Una mutación pudo haber hecho que el coronavirus se convirtiera en una amenaza mundial

Todavía se desconoce de dónde vino el nuevo coronavirus, pero un reciente estudio señala una mutación que puede haber puesto a un coronavirus de murciélago en el camino para convertirse en un patógeno humano. El murciélago de herradura mayor ( Rhinolophus ferrumequinum , mostrado) es una especie de murciélago que se sabe que porta coronavirus. REMUS86 / ISTOCK / GETTY IMAGES PLUS

Un solo cambio en una proteína viral clave pudo haber ayudado al coronavirus detrás de la COVID-19 a dar el salto de los animales a las personas, lo que puso al virus en camino de convertirse en el flagelo que es hoy.

Esa mutación parece ayudar a que la proteína de pico del virus se adhiera fuertemente a la versión humana de una proteína huésped llamada ACE2, que el virus usa para ingresar e infectar células, informan los investigadores el pasado 6 de julio en la revista Cell. Esa capacidad de fijarse en las células humanas fue más fuerte con el virus mutado que con otros coronavirus que carecen del cambio. Además, el virus mutado se replica mejor en células pulmonares humanas cultivadas en laboratorio que las versiones anteriores del virus.

“Sin esta mutación, no creo que la pandemia hubiera sucedido como lo ha hecho”, dice James Weger-Lucarelli, virólogo de Virginia Tech en Blacksburg. La propagación global del coronavirus podría haber sido menos probable, dice.
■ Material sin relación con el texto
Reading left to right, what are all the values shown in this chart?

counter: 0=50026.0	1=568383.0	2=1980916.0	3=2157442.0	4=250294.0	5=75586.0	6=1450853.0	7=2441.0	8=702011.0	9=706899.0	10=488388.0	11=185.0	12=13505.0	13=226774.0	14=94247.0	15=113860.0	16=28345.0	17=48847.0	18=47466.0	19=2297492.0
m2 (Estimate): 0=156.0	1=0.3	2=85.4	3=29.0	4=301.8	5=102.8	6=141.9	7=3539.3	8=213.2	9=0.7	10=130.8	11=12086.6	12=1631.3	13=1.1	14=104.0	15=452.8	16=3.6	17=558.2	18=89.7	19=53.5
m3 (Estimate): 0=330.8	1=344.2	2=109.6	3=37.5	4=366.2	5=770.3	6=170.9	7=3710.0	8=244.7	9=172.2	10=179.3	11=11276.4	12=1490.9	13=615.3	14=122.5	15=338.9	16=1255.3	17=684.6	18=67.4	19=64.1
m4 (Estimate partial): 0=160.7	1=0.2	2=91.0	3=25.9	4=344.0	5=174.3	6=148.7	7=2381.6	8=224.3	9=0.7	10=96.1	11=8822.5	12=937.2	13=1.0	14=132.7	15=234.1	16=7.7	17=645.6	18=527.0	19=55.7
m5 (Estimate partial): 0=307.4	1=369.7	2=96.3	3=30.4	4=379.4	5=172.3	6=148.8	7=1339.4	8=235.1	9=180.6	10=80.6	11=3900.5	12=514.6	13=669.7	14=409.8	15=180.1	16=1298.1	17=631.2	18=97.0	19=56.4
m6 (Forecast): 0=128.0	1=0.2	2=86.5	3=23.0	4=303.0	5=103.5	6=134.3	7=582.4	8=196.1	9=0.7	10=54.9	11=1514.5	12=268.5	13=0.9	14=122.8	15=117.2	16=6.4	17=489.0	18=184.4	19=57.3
El origen exacto del coronavirus sigue siendo un misterio que los investigadores están tratando de desentrañar ( SN: 18/3/21 ). Pero averiguar cómo un virus animal adquirió la capacidad de infectar a las personas podría ayudar a los investigadores a desarrollar formas de evitar que vuelva a suceder, como con antivirales o vacunas, dice Weger-Lucarelli.

Los nuevos hallazgos insinúan que la mutación es importante, pero «es potencialmente uno de los múltiples» cambios que hicieron posible el salto de los animales a las personas, dice Andrew Doxey, biólogo computacional de la Universidad de Waterloo en Canadá, quien no participó en el estudio. «No es necesariamente la única mutación».

El virólogo Ramón Lorenzo Redondo está de acuerdo. Los investigadores emplearon un enfoque que no se usa típicamente para los virus, dice Redondo, de la Facultad de Medicina Feinberg de la Universidad Northwestern en Chicago. Eso significa que el método puede haber pasado por alto otras mutaciones importantes.

En el estudio, Weger-Lucarelli y sus colegas analizaron más de 182,000 planos genéticos del coronavirus, en busca de signos de mutaciones que podrían haber ayudado al virus a adaptarse y propagarse entre los humanos. El equipo comparó los cambios en los componentes básicos, o aminoácidos, de la proteína del pico del virus con cuatro coronavirus de murciélagos o pangolines que no infectan a las personas. Los científicos identificaron un intercambio que reemplazó el aminoácido treonina que se encuentra en los virus animales con el aminoácido alanina que se encuentra en el coronavirus que causa COVID-19.

Los investigadores predicen que la mutación, denominada T372A, elimina algunos azúcares que recubren la proteína Spike. Esos azúcares podrían estar «interfiriendo», dice Weger-Lucarelli, por lo que eliminarlos le da al virus un mejor acceso a ACE2 para penetrar en las células.

Los experimentos sugieren que eso es cierto. Una vez que un virus con una alanina ingresa a las células pulmonares humanas cultivadas en laboratorio, se replica más que las versiones con treonina, encontró el equipo. En el futuro, los investigadores planean explorar el papel que podrían haber desempeñado otras mutaciones para ayudar a un virus animal a adaptarse a los humanos.

No está claro cuándo el virus adquirió la mutación T372A, dice Arinjay Banerjee, virólogo de la Organización de Vacunas y Enfermedades Infecciosas de la Universidad de Saskatchewan en Saskatoon, Canadá, quien no participó en el estudio. Un coronavirus de murciélago con una treonina en ese lugar puede haber infectado a las personas primero y luego haber adoptado rápidamente una alanina, lo que ayuda a que el virus se transmita de manera más eficiente entre las personas. O es posible que la alanina apareciera en murciélagos o en otro animal antes de dar el salto… «Esas preguntas, creo, aún están pendientes», dice Banerjee.

Esta historia fue publicada originalmente por Science News, una organización de noticias independiente sin fines de lucro, y se vuelve a publicar en este medio con su permiso.